## Brief
Should an entry contain an image, omit it and repeat the rest exactly.

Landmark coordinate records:
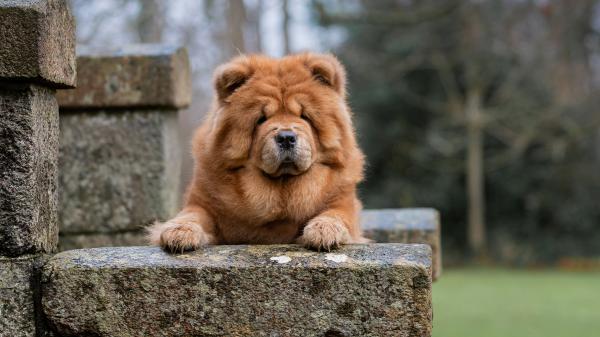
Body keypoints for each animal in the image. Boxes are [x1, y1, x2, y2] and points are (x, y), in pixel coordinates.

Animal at [148, 52, 368, 251]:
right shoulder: (203, 202)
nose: (286, 137)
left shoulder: (342, 201)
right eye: (261, 119)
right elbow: (192, 214)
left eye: (305, 117)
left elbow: (336, 214)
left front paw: (324, 230)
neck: (281, 191)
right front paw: (179, 231)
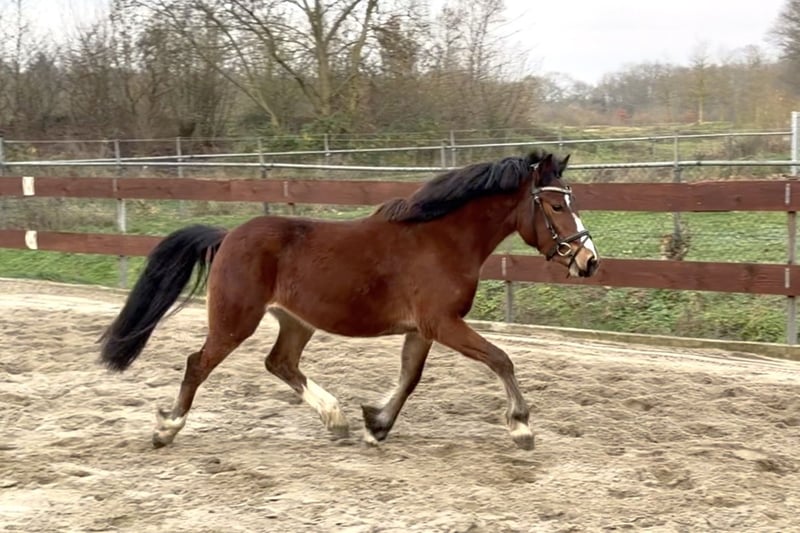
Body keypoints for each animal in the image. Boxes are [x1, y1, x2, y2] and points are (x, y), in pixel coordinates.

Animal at [98, 149, 599, 451]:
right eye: (557, 206)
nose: (588, 260)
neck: (441, 240)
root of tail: (227, 237)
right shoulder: (443, 323)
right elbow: (501, 359)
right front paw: (522, 426)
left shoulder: (423, 329)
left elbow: (410, 378)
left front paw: (375, 425)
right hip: (235, 321)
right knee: (197, 364)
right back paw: (167, 428)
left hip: (296, 320)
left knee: (280, 363)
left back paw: (335, 418)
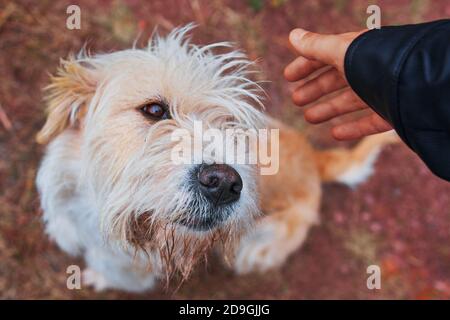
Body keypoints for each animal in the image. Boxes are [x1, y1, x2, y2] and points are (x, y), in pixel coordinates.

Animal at [37, 25, 400, 292]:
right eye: (153, 110)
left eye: (232, 126)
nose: (224, 183)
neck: (94, 211)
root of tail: (314, 158)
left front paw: (99, 278)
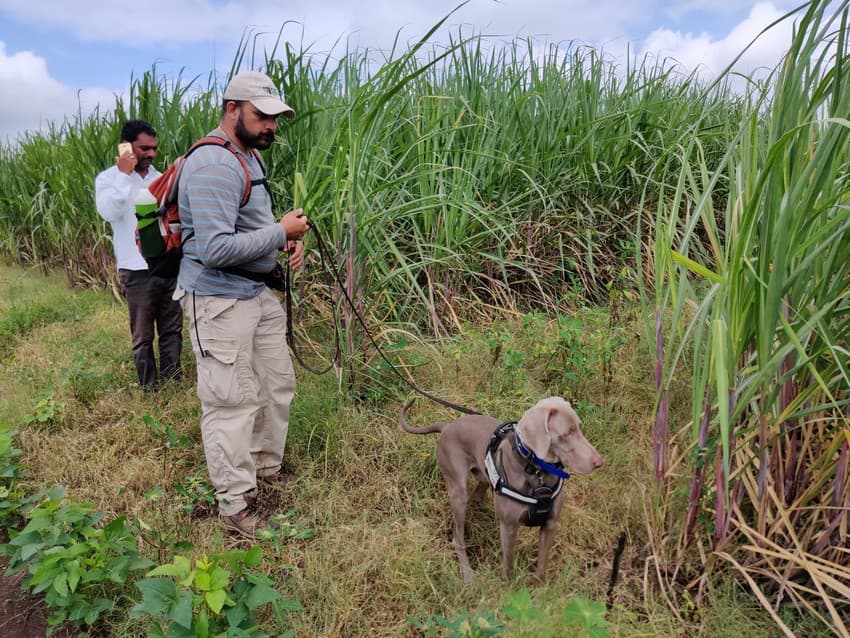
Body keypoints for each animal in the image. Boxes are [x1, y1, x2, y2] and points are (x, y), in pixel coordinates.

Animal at [400, 400, 604, 584]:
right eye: (567, 433)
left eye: (580, 428)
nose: (599, 462)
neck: (537, 473)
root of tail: (447, 426)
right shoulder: (508, 526)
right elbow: (508, 562)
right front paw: (508, 590)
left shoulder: (550, 524)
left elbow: (542, 563)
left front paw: (538, 588)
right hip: (458, 490)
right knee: (458, 536)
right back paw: (468, 575)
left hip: (483, 476)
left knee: (477, 495)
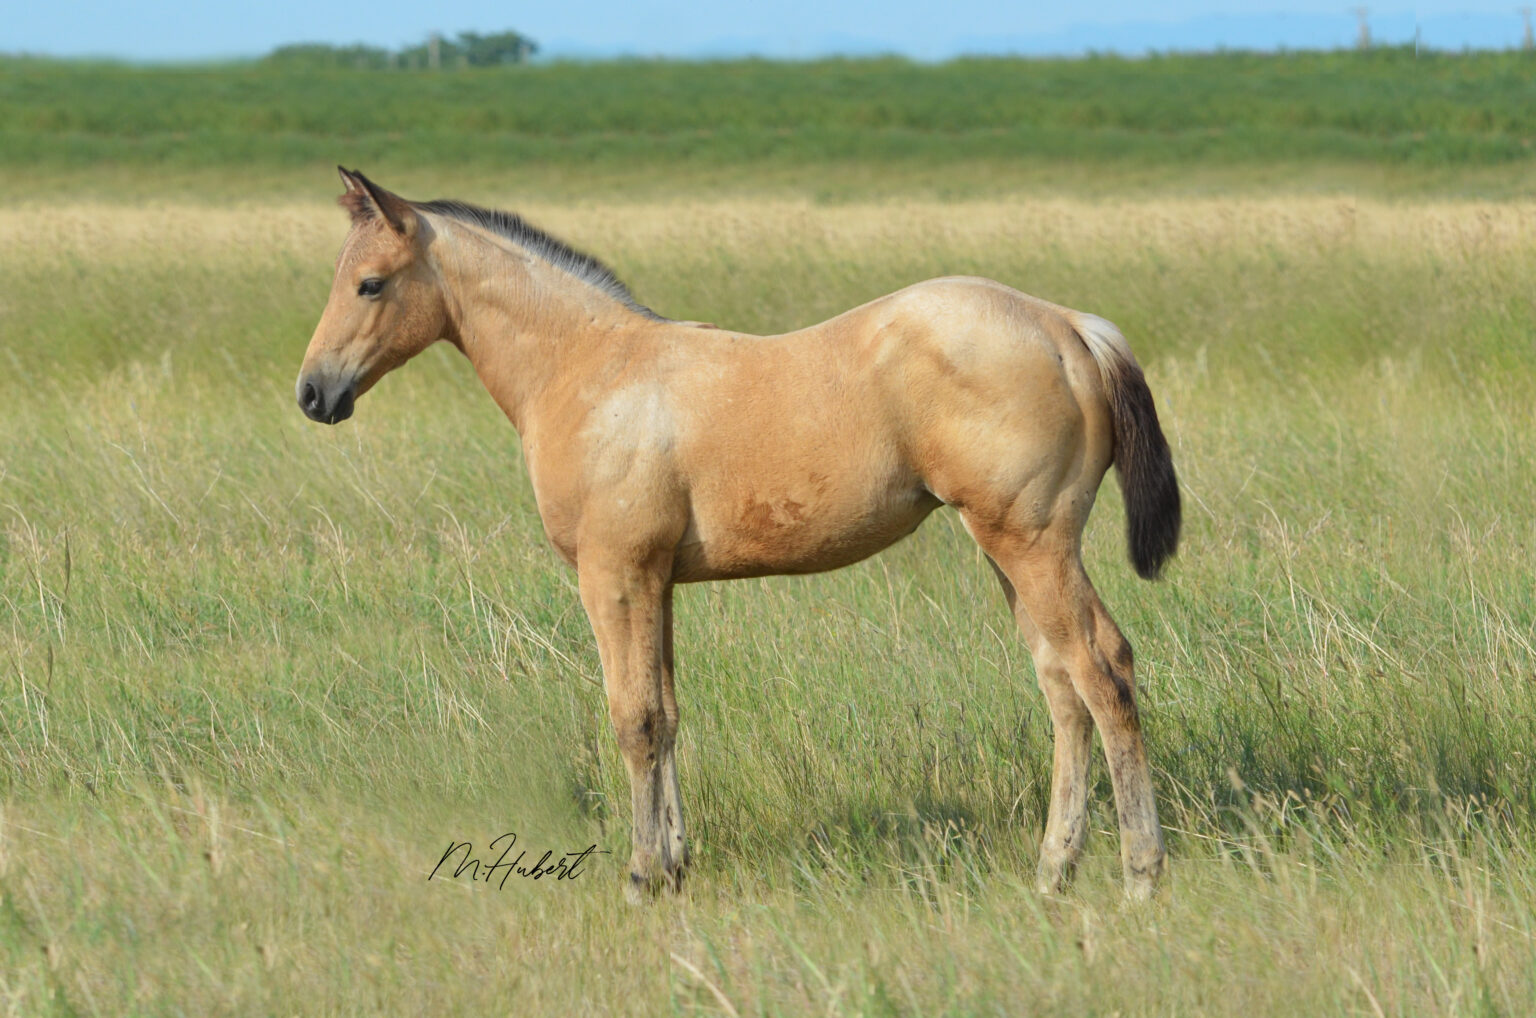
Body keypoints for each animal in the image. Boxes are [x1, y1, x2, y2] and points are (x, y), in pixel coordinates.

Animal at [296, 168, 1182, 901]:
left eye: (370, 284)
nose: (313, 393)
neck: (587, 370)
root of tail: (1069, 328)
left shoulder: (613, 575)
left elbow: (633, 718)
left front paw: (642, 876)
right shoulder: (656, 581)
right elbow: (667, 712)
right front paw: (675, 862)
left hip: (1033, 547)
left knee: (1102, 670)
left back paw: (1140, 873)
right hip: (1009, 550)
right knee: (1061, 685)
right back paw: (1054, 869)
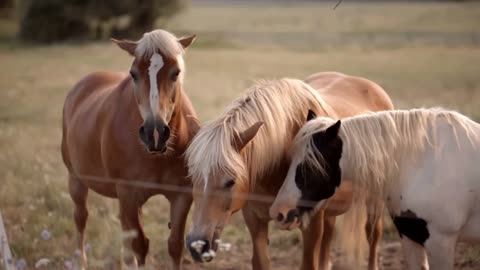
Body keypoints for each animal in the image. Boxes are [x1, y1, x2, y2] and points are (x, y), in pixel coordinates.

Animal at [62, 28, 197, 268]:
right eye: (133, 74)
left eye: (176, 73)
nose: (154, 133)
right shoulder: (128, 193)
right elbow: (140, 246)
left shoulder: (181, 195)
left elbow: (175, 245)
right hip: (77, 180)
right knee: (81, 218)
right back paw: (81, 261)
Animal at [185, 72, 394, 270]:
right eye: (193, 178)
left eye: (230, 181)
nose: (196, 245)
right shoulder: (255, 220)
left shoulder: (311, 226)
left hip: (375, 201)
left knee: (373, 236)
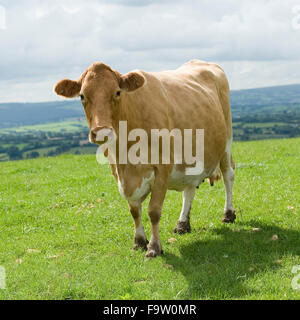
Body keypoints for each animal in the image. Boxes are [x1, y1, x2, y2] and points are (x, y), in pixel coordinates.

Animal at [54, 60, 237, 258]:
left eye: (117, 92)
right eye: (82, 96)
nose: (102, 132)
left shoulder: (163, 167)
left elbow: (154, 211)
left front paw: (154, 247)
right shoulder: (118, 173)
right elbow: (134, 211)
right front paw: (139, 241)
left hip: (226, 141)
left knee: (228, 176)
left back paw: (228, 214)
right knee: (189, 189)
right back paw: (182, 224)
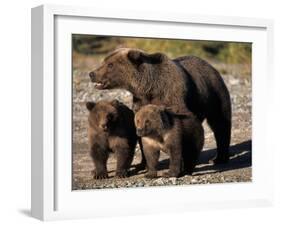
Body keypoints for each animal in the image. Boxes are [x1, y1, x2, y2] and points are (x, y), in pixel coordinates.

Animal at [88, 48, 231, 164]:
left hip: (214, 93)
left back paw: (219, 158)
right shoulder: (140, 102)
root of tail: (211, 65)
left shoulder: (172, 96)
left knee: (221, 123)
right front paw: (144, 163)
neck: (149, 87)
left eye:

## Response to this task
Body keypoints for each animal in the image. Boxes are [x1, y1, x2, y2] and points are (x, y), in pixel coordinates.

Animal at [148, 52, 368, 251]:
right shoulder: (203, 202)
nose: (286, 137)
left shoulder: (342, 201)
right eye: (261, 119)
right elbow: (192, 214)
left eye: (305, 117)
left elbow: (336, 214)
left front paw: (324, 230)
neck: (281, 191)
right front paw: (179, 231)
Body keypoints for each animal in the image. Boxes are [x1, y1, x2, y2] and points are (x, y), in pixel coordinates.

Animal at [98, 149, 599, 451]:
right eye: (557, 206)
nose: (588, 260)
neck: (441, 240)
root of tail: (227, 237)
right shoulder: (443, 323)
right elbow: (501, 359)
right front paw: (522, 426)
left shoulder: (423, 329)
left elbow: (410, 378)
left front paw: (375, 425)
right hip: (235, 321)
right knee: (197, 364)
right back paw: (167, 428)
left hip: (296, 320)
left knee: (280, 363)
left back paw: (335, 418)
Body keypoints for each animal in the image. Boxes are [x1, y1, x2, y2] and points are (x, y), in pixel coordinates.

Animal at [37, 25, 400, 292]:
right eye: (153, 110)
left eye: (232, 126)
nose: (224, 183)
neck: (94, 211)
root of tail: (314, 158)
left front paw: (99, 278)
Body keypoints for each animal in the image. Boxes are [x1, y1, x2, y2] and points are (x, y), in pixel coordinates.

Animal at [400, 400, 604, 584]:
right eye: (567, 433)
left eye: (580, 428)
nose: (599, 462)
neck: (537, 473)
root of tail: (447, 426)
right shoulder: (508, 526)
right elbow: (508, 562)
right front paw: (508, 590)
left shoulder: (550, 524)
left elbow: (542, 563)
left front paw: (538, 588)
right hip: (458, 490)
right knee: (458, 536)
right back paw: (468, 575)
left hip: (483, 476)
left knee: (477, 495)
Body keypoints for each animal in the image. Boxes are [x1, y1, x2, y2] and points are (x, y), in pixel coordinates.

Animal at [296, 168, 1182, 901]:
left eye: (370, 284)
nose: (313, 393)
neck: (587, 370)
root of tail: (1069, 328)
left shoulder: (613, 575)
left elbow: (633, 718)
left front paw: (642, 876)
right shoulder: (656, 581)
right elbow: (667, 712)
right front paw: (675, 862)
left hip: (1033, 547)
left knee: (1102, 670)
left back paw: (1140, 873)
right hip: (1009, 550)
right knee: (1061, 685)
right back paw: (1054, 869)
Body keypoints for each animal in the image. Boxes are [x1, y1, x2, y2] and points are (x, y), in pixel coordinates.

Animal at [62, 28, 197, 268]:
right eye: (133, 74)
left eye: (176, 73)
nose: (154, 133)
right shoulder: (128, 193)
right elbow: (140, 246)
left shoulder: (181, 195)
left elbow: (175, 245)
right hip: (77, 180)
right knee: (81, 218)
right back paw: (81, 261)
Animal at [185, 72, 394, 270]:
right eye: (193, 178)
left eye: (230, 181)
nose: (196, 245)
right shoulder: (255, 220)
left shoulder: (311, 226)
left hip: (375, 201)
left knee: (373, 236)
Body keypoints for each animal in the image. Boxes are [x1, y1, x2, y2] and points are (x, y), in pixel coordinates.

Animal at [54, 60, 237, 258]:
left eye: (117, 92)
right eye: (82, 96)
nose: (102, 132)
left shoulder: (163, 167)
left elbow: (154, 211)
left front paw: (154, 247)
right shoulder: (118, 173)
right elbow: (134, 211)
right front paw: (139, 241)
left hip: (226, 141)
left knee: (228, 176)
left back paw: (228, 214)
right knee: (189, 189)
right back paw: (182, 224)
Body keypoints for each animal in the image. Boxes are [x1, y1, x2, y2] and points are (x, y), in pixel coordinates.

Animal at [88, 48, 231, 164]:
left hip: (214, 93)
left back paw: (219, 158)
right shoulder: (140, 102)
root of tail: (211, 65)
left shoulder: (172, 96)
left knee: (221, 123)
right front paw: (144, 163)
neck: (149, 87)
left eye:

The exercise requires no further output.